— Да нет, не обязательно недолго и не обязательно весело. Беды тоже часть живого пламени — страдание — без него, как говорят, не бывает радости. Ну да! С жизнью мы обращаемся, как некий человек, который до того хотел дотянуть до старости, что умер в тридцать лет от изнурительной скуки.
— Ну, этого-то мы не допустим, — засмеялся Том.
— Не знаю, не знаю. Настоящая жизнь в общении — а это как раз то, от чего мы стараемся уклониться, мы ведь робкие и не желаем выставлять напоказ душу, чтобы всякие неуклюжие дураки не норовили лапнуть ее грязными руками.
В темных глазах Мюриэл затеплились благодарность и понимание.

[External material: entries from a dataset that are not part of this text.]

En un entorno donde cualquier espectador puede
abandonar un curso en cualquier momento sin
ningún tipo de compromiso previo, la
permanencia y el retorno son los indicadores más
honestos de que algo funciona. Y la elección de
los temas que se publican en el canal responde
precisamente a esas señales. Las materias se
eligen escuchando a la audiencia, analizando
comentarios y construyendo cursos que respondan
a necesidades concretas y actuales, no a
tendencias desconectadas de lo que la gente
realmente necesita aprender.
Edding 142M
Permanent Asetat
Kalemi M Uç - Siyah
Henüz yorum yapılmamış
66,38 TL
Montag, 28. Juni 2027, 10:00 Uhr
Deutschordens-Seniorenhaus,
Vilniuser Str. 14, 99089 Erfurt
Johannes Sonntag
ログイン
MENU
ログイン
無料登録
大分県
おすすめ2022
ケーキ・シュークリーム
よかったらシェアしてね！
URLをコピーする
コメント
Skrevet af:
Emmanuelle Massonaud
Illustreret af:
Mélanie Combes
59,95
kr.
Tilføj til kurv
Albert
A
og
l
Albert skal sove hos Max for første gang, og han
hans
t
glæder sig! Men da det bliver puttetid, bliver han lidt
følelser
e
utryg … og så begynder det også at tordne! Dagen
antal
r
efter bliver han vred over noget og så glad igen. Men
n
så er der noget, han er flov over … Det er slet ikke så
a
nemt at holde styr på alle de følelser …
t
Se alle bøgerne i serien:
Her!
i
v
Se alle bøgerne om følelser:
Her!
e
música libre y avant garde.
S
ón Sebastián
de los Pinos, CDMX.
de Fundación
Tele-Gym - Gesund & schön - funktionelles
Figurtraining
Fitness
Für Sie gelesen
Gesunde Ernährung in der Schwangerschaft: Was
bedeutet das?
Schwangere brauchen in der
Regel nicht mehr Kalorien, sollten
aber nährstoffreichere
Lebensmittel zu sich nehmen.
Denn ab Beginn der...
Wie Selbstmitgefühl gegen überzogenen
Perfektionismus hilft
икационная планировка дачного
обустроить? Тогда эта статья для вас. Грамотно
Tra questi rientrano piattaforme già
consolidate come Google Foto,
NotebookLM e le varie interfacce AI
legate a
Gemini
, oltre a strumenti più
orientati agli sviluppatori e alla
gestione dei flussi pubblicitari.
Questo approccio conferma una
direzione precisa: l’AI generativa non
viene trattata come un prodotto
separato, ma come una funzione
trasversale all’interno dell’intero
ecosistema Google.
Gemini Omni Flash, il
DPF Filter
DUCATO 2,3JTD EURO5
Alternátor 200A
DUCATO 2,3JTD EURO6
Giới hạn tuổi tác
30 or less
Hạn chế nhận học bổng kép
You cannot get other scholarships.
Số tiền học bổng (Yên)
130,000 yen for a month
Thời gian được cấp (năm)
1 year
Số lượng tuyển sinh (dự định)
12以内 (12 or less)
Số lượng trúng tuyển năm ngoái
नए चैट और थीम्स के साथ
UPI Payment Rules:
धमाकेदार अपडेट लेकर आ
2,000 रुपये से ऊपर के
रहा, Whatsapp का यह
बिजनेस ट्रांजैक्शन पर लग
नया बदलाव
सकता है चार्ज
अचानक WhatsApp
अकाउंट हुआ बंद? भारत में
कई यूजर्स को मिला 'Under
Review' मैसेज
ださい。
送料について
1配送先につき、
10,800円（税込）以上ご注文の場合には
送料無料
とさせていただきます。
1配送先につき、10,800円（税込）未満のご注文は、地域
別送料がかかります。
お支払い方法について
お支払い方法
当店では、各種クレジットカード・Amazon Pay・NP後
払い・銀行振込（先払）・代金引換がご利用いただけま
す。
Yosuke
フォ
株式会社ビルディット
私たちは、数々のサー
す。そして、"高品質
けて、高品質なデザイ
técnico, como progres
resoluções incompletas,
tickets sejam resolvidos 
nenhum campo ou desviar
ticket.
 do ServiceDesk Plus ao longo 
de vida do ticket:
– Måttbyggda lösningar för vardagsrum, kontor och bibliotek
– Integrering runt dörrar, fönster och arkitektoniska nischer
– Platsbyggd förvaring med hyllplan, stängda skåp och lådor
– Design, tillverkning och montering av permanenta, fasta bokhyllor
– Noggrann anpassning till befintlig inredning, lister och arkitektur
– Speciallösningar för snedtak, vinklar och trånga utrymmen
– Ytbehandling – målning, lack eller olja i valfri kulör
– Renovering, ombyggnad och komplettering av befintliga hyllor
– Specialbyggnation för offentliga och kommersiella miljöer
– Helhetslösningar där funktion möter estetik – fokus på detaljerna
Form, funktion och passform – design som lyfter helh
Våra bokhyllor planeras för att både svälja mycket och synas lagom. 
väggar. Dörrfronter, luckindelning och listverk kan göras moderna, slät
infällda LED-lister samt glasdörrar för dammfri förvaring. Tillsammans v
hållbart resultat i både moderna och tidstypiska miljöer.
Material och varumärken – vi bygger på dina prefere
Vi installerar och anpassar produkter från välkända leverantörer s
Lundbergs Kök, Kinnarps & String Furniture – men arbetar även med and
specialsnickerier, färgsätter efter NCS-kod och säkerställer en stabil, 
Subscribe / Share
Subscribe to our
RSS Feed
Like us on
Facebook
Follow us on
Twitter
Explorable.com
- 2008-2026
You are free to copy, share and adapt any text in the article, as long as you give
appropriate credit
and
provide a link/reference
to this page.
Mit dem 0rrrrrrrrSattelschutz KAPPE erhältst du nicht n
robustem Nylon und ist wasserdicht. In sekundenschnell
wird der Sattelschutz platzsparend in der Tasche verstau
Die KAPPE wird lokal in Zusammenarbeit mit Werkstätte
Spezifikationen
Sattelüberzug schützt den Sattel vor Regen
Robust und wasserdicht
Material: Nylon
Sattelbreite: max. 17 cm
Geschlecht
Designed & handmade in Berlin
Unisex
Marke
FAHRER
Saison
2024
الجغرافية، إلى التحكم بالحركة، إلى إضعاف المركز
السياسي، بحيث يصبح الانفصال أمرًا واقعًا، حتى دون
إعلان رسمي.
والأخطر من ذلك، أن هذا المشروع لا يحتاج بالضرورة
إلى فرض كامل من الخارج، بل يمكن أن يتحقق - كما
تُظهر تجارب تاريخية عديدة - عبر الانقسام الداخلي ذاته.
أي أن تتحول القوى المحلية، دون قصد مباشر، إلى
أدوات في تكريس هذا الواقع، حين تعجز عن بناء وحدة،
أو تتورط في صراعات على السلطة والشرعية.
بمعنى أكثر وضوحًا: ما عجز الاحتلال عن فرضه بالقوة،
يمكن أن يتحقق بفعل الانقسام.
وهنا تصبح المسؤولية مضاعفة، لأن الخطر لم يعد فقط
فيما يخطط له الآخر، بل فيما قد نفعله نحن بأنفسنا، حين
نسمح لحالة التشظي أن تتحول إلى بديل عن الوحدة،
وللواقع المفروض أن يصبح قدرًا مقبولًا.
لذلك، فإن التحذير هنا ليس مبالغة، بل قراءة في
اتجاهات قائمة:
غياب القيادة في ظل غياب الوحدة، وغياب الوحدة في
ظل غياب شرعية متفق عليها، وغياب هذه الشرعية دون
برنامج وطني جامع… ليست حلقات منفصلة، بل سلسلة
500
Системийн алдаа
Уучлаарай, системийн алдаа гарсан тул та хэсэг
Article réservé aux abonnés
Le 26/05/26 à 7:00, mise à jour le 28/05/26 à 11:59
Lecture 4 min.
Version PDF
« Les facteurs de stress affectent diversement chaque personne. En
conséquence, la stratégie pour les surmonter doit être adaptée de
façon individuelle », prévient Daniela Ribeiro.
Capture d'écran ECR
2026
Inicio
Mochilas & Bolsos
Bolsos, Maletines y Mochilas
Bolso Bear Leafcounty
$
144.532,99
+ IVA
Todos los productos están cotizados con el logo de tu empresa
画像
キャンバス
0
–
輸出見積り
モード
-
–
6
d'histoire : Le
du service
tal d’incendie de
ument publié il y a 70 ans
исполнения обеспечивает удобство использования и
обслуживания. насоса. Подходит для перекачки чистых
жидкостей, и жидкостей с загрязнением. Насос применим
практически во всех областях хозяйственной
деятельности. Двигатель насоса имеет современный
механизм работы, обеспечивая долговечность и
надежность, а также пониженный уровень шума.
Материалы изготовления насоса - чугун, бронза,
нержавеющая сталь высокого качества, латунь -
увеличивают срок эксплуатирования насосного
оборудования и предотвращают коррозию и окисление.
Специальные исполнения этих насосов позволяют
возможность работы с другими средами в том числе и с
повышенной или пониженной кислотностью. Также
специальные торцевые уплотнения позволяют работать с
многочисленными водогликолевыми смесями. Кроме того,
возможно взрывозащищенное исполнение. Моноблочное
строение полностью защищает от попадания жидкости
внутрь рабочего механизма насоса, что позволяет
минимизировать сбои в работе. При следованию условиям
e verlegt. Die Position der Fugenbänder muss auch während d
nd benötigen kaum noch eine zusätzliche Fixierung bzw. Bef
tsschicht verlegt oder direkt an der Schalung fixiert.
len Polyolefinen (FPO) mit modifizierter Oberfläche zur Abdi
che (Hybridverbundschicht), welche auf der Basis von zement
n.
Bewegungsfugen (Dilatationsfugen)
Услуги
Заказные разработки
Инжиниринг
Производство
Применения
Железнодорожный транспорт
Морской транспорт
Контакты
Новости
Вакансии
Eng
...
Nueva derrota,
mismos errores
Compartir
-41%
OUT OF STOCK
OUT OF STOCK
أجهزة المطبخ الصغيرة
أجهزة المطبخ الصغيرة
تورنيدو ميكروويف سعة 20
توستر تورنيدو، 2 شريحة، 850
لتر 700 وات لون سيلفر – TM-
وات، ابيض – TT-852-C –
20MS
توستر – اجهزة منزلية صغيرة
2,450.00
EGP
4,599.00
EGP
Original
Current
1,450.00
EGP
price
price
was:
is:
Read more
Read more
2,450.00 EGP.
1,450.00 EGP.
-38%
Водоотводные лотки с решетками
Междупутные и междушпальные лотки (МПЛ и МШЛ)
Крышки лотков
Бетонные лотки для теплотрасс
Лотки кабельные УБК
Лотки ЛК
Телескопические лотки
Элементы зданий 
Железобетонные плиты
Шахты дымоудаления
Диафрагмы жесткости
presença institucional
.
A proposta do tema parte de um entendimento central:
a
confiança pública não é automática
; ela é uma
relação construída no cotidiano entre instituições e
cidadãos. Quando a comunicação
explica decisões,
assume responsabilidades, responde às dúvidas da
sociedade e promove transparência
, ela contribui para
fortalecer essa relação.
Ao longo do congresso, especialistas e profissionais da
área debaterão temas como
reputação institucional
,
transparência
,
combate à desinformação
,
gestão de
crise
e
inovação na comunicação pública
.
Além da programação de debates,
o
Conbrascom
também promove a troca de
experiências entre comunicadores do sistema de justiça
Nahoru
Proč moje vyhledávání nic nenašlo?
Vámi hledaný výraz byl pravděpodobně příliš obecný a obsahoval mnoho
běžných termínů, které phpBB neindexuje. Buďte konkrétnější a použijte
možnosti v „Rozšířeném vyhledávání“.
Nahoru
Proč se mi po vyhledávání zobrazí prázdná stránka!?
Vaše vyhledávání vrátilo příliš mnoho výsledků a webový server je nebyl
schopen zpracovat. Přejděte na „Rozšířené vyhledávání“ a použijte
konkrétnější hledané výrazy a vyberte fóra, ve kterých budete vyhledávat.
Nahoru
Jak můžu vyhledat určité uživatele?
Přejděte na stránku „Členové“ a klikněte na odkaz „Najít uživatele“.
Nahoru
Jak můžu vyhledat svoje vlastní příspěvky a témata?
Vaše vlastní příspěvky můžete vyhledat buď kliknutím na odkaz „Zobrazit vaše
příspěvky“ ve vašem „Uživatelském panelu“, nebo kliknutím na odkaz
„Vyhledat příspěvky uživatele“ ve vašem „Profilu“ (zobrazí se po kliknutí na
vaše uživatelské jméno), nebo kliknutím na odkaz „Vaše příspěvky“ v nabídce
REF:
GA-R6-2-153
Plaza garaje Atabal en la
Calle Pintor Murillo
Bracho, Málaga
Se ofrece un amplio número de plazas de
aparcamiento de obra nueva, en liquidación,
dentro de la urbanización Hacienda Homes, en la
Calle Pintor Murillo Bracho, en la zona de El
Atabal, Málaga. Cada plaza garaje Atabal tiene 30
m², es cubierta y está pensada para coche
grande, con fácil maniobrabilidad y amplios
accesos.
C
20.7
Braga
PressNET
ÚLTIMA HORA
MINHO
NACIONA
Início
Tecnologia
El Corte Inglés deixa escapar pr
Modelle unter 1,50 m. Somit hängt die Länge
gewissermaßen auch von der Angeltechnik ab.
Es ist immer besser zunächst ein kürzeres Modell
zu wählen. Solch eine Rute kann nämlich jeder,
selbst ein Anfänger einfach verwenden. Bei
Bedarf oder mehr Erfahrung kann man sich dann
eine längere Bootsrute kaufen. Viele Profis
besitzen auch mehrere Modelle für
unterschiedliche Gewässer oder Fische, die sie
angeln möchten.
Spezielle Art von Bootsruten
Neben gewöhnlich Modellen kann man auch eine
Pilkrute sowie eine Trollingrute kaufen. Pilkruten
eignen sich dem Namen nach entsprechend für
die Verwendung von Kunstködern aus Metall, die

Ей самой приходилось несладко из-за грубости братьев, которым она нередко потакала по собственной глупости.
— И, — заключил Мершам, — мужчину облагораживает чистейшее пламя жизни — если с ним женщина, которую он любит — и понимает.
Скорее всего, Мершам не осознавал, что творит. Тем не менее, своими рассуждениями, как сетью, поднял Мюриэл, точно русалку из глубоких вод, и заключил в объятия, чтобы она подышала привычным ему разреженным воздухом. Мюриэл глядела на него, не сомневаясь в его искренности и безоговорочно веря в его правоту.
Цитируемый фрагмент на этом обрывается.